An ETS is an immediately-enforceable regulation OSHA is authorized to enact if there is “grave danger” to worker safety, bypassing usual rulemaking procedures and comment periods. Although there is no deadline by which OSHA must issue the ETS, the Department of Labor has indicated it will act as expeditiously as possible and anticipates issuing the ETS in the “coming weeks.”  Many believe that OSHA will issue the ETS by the end of October. 

With few specifics provided by the Biden administration or the Department of Labor, employers are left to speculate as to what the rule may look like and what effect it will have on employers and employees alike. Here is what the Department of Labor has stated will be included in the forthcoming mandate, although all of this is subject to change in the final published ETS:

  • The ETS will apply only to employers with 100 or more employees, as calculated at the company level, not by worksite;
  • The ETS will not mandate vaccinations or testing of employees who work only remotely;
  • All vaccine and testing requirements will still be subject to reasonable accommodation standards for employees with disabilities or sincerely held religious beliefs;
  • Employers are required to provide employees with paid time off to get vaccinated; however, employers can require employees to pull from their existing PTO banks.
  • The ETS will not dictate employer disciplinary policies or procedures, and will not require that employers terminate employees who fail to comply with testing and vaccine requirements.

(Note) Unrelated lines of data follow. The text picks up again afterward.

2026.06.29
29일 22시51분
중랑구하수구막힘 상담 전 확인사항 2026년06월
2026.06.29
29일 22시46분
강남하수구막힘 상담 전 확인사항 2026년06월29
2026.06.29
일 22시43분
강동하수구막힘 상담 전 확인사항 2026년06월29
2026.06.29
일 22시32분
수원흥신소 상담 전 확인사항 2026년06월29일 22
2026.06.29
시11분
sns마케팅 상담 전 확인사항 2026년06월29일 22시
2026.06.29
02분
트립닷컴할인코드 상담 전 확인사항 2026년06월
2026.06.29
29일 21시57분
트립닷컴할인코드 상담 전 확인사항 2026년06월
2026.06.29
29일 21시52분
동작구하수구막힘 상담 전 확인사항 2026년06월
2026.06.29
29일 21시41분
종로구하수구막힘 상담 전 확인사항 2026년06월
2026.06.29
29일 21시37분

For employers who terminate employees for refusing to comply with an employer’s testing and vaccine policies, state law—and not OSHA—will determine the employee’s entitlement to unemployment benefits.
  • Employers who fail to comply with the ETS may face fines of up to approximately $13,600, per violation.
  • Additional obligations will be imposed on healthcare and federal employees, who will be required to be vaccinated without a weekly testing option (except, possibly, in the case of religious/disability exemptions).

Until OSHA issues the vaccine ETS, several issues remain open, including:

  • By when will compliance be required?
  • Who will pay for or administer the testing? 
  • Are employers required to pay for the time the employee takes to obtain the test?
  • What type of verification and record keeping is necessary for testing or vaccination—copies of results/cards; visual inspection of cards/results; mere attestation?
  • Is the testing option an alternative to the vaccine for anyone or only those with religious/medical exemptions?
  • Will employers have the leeway to exclude testing as an option, except for religious/medical exemptions?
  • Is OSHA going to use a common control standard to aggregate employees from multiple entities to reach the 100 employee threshold?
  • What is the definition of remote work under the ETS?  Will the exclusion be limited to those employees whose duties require no attendance in the office under any circumstances?

Once OSHA issues the ETS, there is no doubt that it will face legal challenges from states, employers, employee and employer advocacy groups, and more. To that end, we will all need to wait and see if OSHA will answer these key questions and whether the ETS will be enforceable in the face of these inevitable challenges.